# [AIM OF THE EXERCISE]
Write out each of the following lines word for word, keeping every character and line break unchanged.

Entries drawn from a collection
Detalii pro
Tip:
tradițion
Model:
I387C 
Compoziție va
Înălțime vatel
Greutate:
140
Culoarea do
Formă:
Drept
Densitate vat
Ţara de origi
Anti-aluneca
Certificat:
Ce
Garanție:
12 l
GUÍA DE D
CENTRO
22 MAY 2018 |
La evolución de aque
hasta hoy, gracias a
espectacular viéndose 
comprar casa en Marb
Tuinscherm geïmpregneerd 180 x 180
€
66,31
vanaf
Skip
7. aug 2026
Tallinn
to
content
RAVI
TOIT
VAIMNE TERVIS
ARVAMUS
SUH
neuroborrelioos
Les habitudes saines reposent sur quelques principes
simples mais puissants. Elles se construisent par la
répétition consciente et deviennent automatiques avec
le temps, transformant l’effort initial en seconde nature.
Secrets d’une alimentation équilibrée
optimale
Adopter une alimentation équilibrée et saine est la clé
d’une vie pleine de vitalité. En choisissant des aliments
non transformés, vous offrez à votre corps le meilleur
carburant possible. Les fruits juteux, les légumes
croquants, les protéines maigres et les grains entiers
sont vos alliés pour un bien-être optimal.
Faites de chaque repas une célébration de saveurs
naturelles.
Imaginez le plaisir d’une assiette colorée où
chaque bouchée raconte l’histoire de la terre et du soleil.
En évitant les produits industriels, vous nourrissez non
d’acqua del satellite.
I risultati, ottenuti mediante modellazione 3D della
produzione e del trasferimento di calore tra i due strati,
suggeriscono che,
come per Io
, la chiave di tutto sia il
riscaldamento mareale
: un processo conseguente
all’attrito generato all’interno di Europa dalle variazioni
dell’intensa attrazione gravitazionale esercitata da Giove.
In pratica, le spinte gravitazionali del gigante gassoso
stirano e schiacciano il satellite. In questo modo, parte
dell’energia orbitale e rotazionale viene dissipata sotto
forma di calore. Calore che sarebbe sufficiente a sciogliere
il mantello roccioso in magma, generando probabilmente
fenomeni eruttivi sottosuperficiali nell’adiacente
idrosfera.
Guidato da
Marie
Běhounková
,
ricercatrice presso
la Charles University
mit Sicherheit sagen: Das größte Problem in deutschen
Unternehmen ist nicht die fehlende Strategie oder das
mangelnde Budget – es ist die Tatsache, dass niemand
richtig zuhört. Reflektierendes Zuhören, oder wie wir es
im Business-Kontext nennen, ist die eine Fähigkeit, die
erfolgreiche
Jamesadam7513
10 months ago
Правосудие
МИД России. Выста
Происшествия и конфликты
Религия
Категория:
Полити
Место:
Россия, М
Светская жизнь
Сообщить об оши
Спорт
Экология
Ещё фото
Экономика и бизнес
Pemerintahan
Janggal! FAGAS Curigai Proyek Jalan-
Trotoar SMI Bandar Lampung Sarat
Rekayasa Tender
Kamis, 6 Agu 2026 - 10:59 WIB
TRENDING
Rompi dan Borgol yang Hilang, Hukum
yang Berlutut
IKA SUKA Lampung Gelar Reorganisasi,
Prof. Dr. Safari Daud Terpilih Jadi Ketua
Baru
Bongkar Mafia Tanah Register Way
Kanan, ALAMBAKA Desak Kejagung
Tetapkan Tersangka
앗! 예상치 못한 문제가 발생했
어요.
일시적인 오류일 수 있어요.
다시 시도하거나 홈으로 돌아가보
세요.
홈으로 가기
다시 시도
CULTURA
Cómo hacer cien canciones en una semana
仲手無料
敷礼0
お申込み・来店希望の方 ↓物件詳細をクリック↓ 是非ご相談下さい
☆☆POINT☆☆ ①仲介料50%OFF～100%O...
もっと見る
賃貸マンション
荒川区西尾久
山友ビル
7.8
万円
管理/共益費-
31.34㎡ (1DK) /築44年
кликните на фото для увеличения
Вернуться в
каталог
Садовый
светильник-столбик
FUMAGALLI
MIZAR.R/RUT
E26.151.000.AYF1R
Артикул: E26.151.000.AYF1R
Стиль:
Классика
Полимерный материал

# [WORKED SOLUTION]
Detalii pro
Tip:
tradițion
Model:
I387C 
Compoziție va
Înălțime vatel
Greutate:
140
Culoarea do
Formă:
Drept
Densitate vat
Ţara de origi
Anti-aluneca
Certificat:
Ce
Garanție:
12 l
GUÍA DE D
CENTRO
22 MAY 2018 |
La evolución de aque
hasta hoy, gracias a
espectacular viéndose 
comprar casa en Marb
Tuinscherm geïmpregneerd 180 x 180
€
66,31
vanaf
Skip
7. aug 2026
Tallinn
to
content
RAVI
TOIT
VAIMNE TERVIS
ARVAMUS
SUH
neuroborrelioos
Les habitudes saines reposent sur quelques principes
simples mais puissants. Elles se construisent par la
répétition consciente et deviennent automatiques avec
le temps, transformant l’effort initial en seconde nature.
Secrets d’une alimentation équilibrée
optimale
Adopter une alimentation équilibrée et saine est la clé
d’une vie pleine de vitalité. En choisissant des aliments
non transformés, vous offrez à votre corps le meilleur
carburant possible. Les fruits juteux, les légumes
croquants, les protéines maigres et les grains entiers
sont vos alliés pour un bien-être optimal.
Faites de chaque repas une célébration de saveurs
naturelles.
Imaginez le plaisir d’une assiette colorée où
chaque bouchée raconte l’histoire de la terre et du soleil.
En évitant les produits industriels, vous nourrissez non
d’acqua del satellite.
I risultati, ottenuti mediante modellazione 3D della
produzione e del trasferimento di calore tra i due strati,
suggeriscono che,
come per Io
, la chiave di tutto sia il
riscaldamento mareale
: un processo conseguente
all’attrito generato all’interno di Europa dalle variazioni
dell’intensa attrazione gravitazionale esercitata da Giove.
In pratica, le spinte gravitazionali del gigante gassoso
stirano e schiacciano il satellite. In questo modo, parte
dell’energia orbitale e rotazionale viene dissipata sotto
forma di calore. Calore che sarebbe sufficiente a sciogliere
il mantello roccioso in magma, generando probabilmente
fenomeni eruttivi sottosuperficiali nell’adiacente
idrosfera.
Guidato da
Marie
Běhounková
,
ricercatrice presso
la Charles University
mit Sicherheit sagen: Das größte Problem in deutschen
Unternehmen ist nicht die fehlende Strategie oder das
mangelnde Budget – es ist die Tatsache, dass niemand
richtig zuhört. Reflektierendes Zuhören, oder wie wir es
im Business-Kontext nennen, ist die eine Fähigkeit, die
erfolgreiche
Jamesadam7513
10 months ago
Правосудие
МИД России. Выста
Происшествия и конфликты
Религия
Категория:
Полити
Место:
Россия, М
Светская жизнь
Сообщить об оши
Спорт
Экология
Ещё фото
Экономика и бизнес
Pemerintahan
Janggal! FAGAS Curigai Proyek Jalan-
Trotoar SMI Bandar Lampung Sarat
Rekayasa Tender
Kamis, 6 Agu 2026 - 10:59 WIB
TRENDING
Rompi dan Borgol yang Hilang, Hukum
yang Berlutut
IKA SUKA Lampung Gelar Reorganisasi,
Prof. Dr. Safari Daud Terpilih Jadi Ketua
Baru
Bongkar Mafia Tanah Register Way
Kanan, ALAMBAKA Desak Kejagung
Tetapkan Tersangka
앗! 예상치 못한 문제가 발생했
어요.
일시적인 오류일 수 있어요.
다시 시도하거나 홈으로 돌아가보
세요.
홈으로 가기
다시 시도
CULTURA
Cómo hacer cien canciones en una semana
仲手無料
敷礼0
お申込み・来店希望の方 ↓物件詳細をクリック↓ 是非ご相談下さい
☆☆POINT☆☆ ①仲介料50%OFF～100%O...
もっと見る
賃貸マンション
荒川区西尾久
山友ビル
7.8
万円
管理/共益費-
31.34㎡ (1DK) /築44年
кликните на фото для увеличения
Вернуться в
каталог
Садовый
светильник-столбик
FUMAGALLI
MIZAR.R/RUT
E26.151.000.AYF1R
Артикул: E26.151.000.AYF1R
Стиль:
Классика
Полимерный материал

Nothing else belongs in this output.